Keep in mind that bringing the exercise files into the Organizer this way hasn't actually moved any of the exercise files; they're still out on the desktop where I put them originally. All this did was created a link to those exercise files which are out on my desktop. Now, let's talk about how to access the exercise files for a particular movie in this course. What you're going to have to do is switch the Organizer from this view, which is called the Thumbnail view, over to another view called Folder Location view. This view is fine when you're working with your own photos outside of this course, but it's not conducive defining the particular exercise files that I've prepared for you to use with many of the movies in the course.
So when you get to a movie that uses particular exercise files--and you'll see an overlay that tells you that--then go up to the Display menu at the top of the Organizer and choose Folder Location instead of Thumbnail view, and that will switch the Organizer to look something like this. Over on the left side of the Folder Location view is this Folders panel, and here, there's a hierarchy of all of the folders on your computer. To get to the files for a particular movie, use the Folders panel, clicking on the little icons to the left of each of the folders to expand the folders, and then selecting a folder that has a blue card in it.

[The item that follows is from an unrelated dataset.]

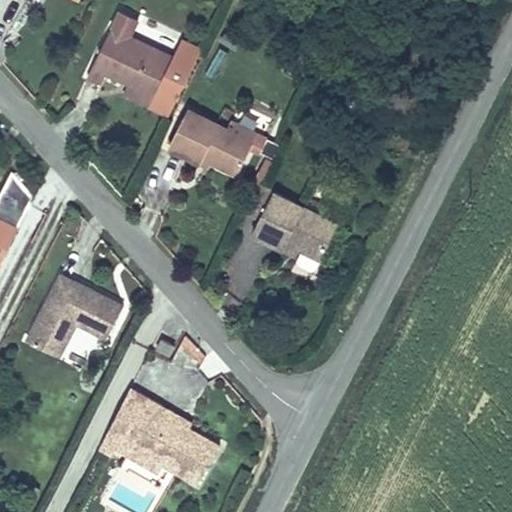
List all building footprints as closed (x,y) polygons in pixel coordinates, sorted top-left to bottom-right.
[(133,35),(140,20),(120,10),(89,75),(104,82),(108,75),(130,86),(154,97),(175,55),(133,35)] [(175,55),(154,97),(150,106),(148,110),(169,120),(204,48),(183,38),(175,55)] [(126,95),(150,106),(154,97),(130,86),(126,95)] [(254,141),(228,127),(190,107),(169,146),(202,163),(215,164),(236,175),(250,147),(254,141)] [(239,122),(232,119),(228,127),(254,141),(250,147),(260,153),(268,138),(254,130),(257,123),(246,114),(239,122)] [(266,178),(272,161),(253,154),(247,171),(266,178)] [(259,183),(245,209),(262,218),(276,191),(259,183)] [(339,224),(276,191),(262,218),(254,232),(285,250),(291,240),(303,247),(296,262),(314,271),(339,224)] [(0,262),(18,226),(0,217),(0,262)] [(79,323),(104,344),(124,305),(60,272),(27,338),(62,356),(79,323)] [(170,356),(174,347),(160,339),(155,348),(170,356)] [(184,425),(187,420),(154,402),(141,429),(132,447),(166,464),(199,480),(218,443),(184,425)] [(111,450),(160,476),(166,464),(132,447),(141,429),(126,422),(111,450)]
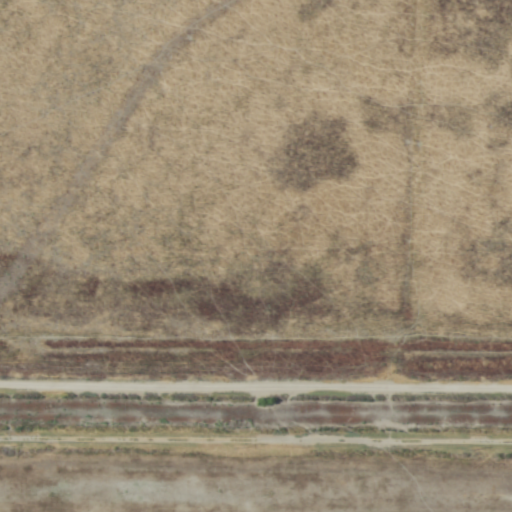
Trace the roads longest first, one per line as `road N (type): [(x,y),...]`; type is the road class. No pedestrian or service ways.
road 1 (track): [(511,383),(0,378)]
road 2 (track): [(0,434),(511,437)]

The blue card means that that particular subfolder has some exercise files in it. When you do that, you'll see a thumbnail copy of each of the photos in that Exercise Files folder. And once you've found those files, select one or more of them, and then open them into the workspace that's the subject of the movie. You'll see many times how to do that, but to recap, I'll just go over to the column on the right, and if the subject of the movie is sharing a photo, I'll click on the Share tab. If the subject is fixing a photo in the Editor, I'll click the arrow to the right of the Fix tab and select the editing workspace that I want to work in.
One more thing: if you're using the Mac App Store Editor-only version of Elements which has no Organizer, you won't be bringing your files into the Organizer of course, and when you get to a movie about a function that's available in the Editor, go up to the File menu at the top of your Editor, choose Open from the File menu, and then navigate to the folder of exercise files that contains the files for that particular movie. So that's how to prepare and use the exercise files for this course. Again, if you don't have access to the exercise files, you'll still get a lot out of this course.
Just try and use your own photos to follow along.